La famiglia Cartron continua a gestire direttamente l’attività, e sono Xavier prima, ora Judith, a curare la qualità e a perfezionare le strategie che consentono a Cartron di posizionarsi in una fascia di eccellenza assoluta: accanto al rispetto di tradizione e autenticità, tipici di una visione familiare, forte è il desiderio di innovare, di fare le cose diversamente.
Innanzitutto, da sempre Cartron ha un rapporto diretto con il terroir della Borgogna, da cui proviene il 70% della frutta utilizzata: la lunga e stabile collaborazione con gli agricoltori locali permette all’azienda di selezionare e lavorare liberamente la frutta migliore, allo stadio di maturazione ritenuto più adeguato, curandosi solamente della qualità.
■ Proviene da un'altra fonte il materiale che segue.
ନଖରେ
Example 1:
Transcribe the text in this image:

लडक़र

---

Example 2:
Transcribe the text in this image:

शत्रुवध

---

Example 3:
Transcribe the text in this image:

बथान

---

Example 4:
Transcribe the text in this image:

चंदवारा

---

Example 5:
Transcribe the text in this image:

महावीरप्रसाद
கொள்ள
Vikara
L’azienda seleziona infatti le varietà di frutta più autentiche ed aromatiche, che spesso sono anche le più fragili e le più costose. Come esempio della strenua ricerca sul campo, ogni frutto utilizzato è anche un invito a scoprire sapori nuovi e spesso esotici, dato che ogni liquore dichiara l’origine delle materie prime utilizzate: dal cacao della Costa d’Avorio al Pisang indonesiano, dai meloni di Cavaillon alle albicocche dei monti intorno a Lione... Anche per le acqueviti di pere, Cartron acquista solo frutti direttamente dai produttori, e seleziona le varietà più grandi e dolci, generalmente destinate al consumo in tavola.
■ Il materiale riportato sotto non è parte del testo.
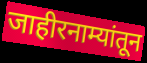
जाहीरनाम्यांतून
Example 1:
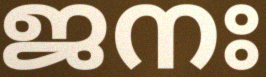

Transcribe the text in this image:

ജനഃ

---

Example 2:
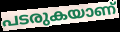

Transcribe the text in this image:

പടരുകയാണ്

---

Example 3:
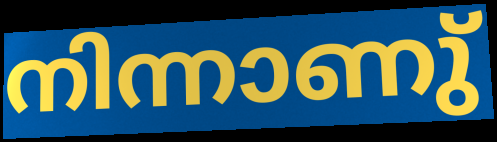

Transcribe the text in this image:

നിന്നാണു്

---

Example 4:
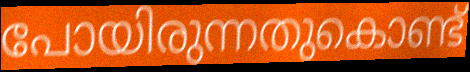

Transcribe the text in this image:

പോയിരുന്നതുകൊണ്ട്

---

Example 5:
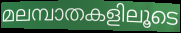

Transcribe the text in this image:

മലമ്പാതകളിലൂടെ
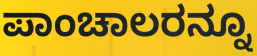
ಪಾಂಚಾಲರನ್ನೂ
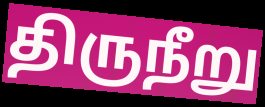
திருநீறு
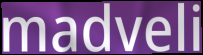
madveli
Ogni fase della produzione è portata avanti in modo artigianale, con profondo rispetto delle tecniche perfezionate nel tempo e delle ricette tradizionali. Per la produzione di creme e liquori, ad esempio, la frutta viene posta a macerare in tini d’acciaio con alcol puro, e il tempo di macerazione è differente per ogni varietà a seconda della capacità del frutto di trasmettere alla perfezione i propri aromi al liquore. Allo stesso modo, le proporzioni tra frutta, alcol e zuccheri variano da frutto a frutto. Anche i liquori di agrumi, cacao e caffè, sono distillati in casa, in un pot-still tradizionale. Le acqueviti vengono ancora oggi prodotte dai ‘distillatori itineranti’ della Borgogna: l’Eau-de-vie di Pere Williams viene stoccata in damigiane conservate all’aperto, nell’attico dell’azienda, secondo un metodo ancestrale che permette al distillato di beneficiare degli shock termici durante le diverse stagioni; il Marc e il Fine de Bourgogne vengono invece maturati in barili di rovere.
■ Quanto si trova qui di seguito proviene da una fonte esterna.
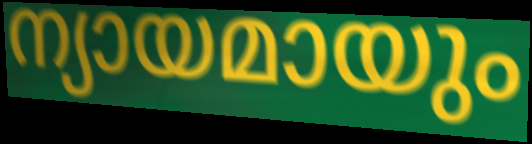
ന്യായമായും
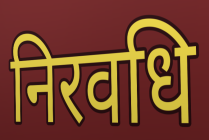
निरवधि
“Lascia che la natura faccia il suo lavoro e che il tempo esprima al meglio il sapore della frutta” è uno dei mantra aziendali: la costante ricerca di una qualità senza compromessi e il desiderio di esplorare sempre sapori nuovi permettono oggi a Cartron di essere un brand punto di riferimento per il mondo della miscelazione e per la cucina internazionale.